* [TASK 1]:
In the passage on US-Israel ties, rewrite the paragraph beginning "America was Israel's first friend" as a short bulleted list that keeps its main facts.
* [TASK 2]:
Pull out the exact wording of the passage on US-Israel ties, starting with "That may be" and going on through "hired to do.".

[DOCUMENT PASSAGE — start]

Sometimes the United States and Israel can have too much in common, like when events in one country seem to echo those in the other.
That may be reflected in the results of the recent elections in both countries. New governments were elected primarily to be rid of a polarizing pair of corrupt would-be autocrats more focused on staying out of prison than doing the job they were hired to do.
Since the elections, both deposed leaders have been focused on undermining their successors in the hope of getting their old jobs back.
The US-Israel alliance is unique. It is a combination of domestic politics and foreign policy that often overlaps, and that makes restoring trust a critical mission on many levels.
America was Israel’s first friend the moment it became a state, a relationship that has only grown larger, richer and deeper. They are two robust – albeit increasingly fragile – democracies, with cutting-edge technologies and advanced economies.

[DOCUMENT PASSAGE — finish]
[DATASET — start]

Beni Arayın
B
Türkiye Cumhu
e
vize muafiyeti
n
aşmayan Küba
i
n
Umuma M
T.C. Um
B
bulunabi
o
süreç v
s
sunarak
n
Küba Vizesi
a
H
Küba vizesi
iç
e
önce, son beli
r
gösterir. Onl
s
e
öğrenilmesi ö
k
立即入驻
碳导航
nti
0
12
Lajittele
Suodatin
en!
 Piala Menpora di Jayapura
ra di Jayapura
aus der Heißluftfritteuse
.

[DATASET — finish]
[DATASET — start]

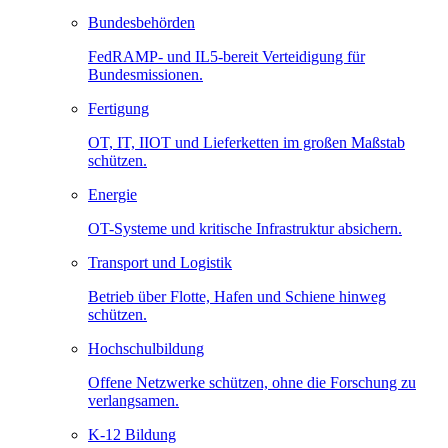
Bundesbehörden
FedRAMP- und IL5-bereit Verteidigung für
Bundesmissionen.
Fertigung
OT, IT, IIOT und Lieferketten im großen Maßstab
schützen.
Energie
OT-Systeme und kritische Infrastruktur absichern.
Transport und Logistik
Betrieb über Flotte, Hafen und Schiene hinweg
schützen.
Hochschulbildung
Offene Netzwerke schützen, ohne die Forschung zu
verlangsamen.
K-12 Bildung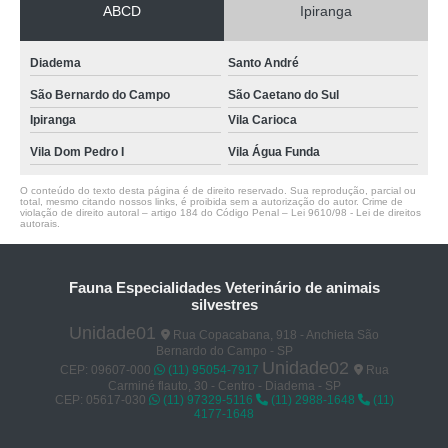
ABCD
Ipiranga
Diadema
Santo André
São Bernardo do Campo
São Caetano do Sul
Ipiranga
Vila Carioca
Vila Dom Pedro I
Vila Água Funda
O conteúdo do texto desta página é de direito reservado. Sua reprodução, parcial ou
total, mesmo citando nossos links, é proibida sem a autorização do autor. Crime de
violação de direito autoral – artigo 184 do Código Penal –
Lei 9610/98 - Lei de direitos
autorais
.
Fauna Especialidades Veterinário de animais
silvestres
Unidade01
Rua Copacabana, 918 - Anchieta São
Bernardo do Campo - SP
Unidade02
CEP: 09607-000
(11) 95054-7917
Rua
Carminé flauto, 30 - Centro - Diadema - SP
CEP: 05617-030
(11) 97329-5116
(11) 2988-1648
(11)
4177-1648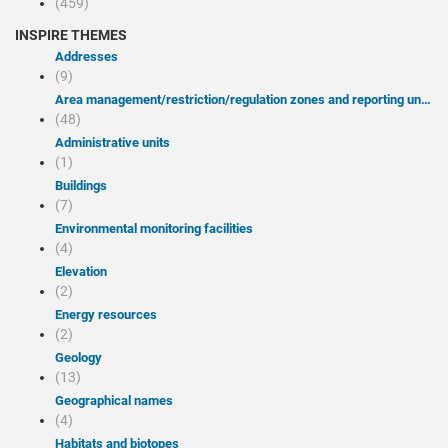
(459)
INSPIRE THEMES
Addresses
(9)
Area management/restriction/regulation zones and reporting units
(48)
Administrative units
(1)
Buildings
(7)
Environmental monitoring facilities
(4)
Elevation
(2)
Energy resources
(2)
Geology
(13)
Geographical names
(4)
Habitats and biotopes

[DATASET — finish]

* [PROBLEM SOLUTION 1]:
- America was Israel's first friend from the moment Israel became a state.
- The relationship has since grown larger, richer and deeper.
- Both are robust but increasingly fragile democracies.
- Both have cutting-edge technologies and advanced economies.

* [PROBLEM SOLUTION 2]:
That may be reflected in the results of the recent elections in both countries. New governments were elected primarily to be rid of a polarizing pair of corrupt would-be autocrats more focused on staying out of prison than doing the job they were hired to do.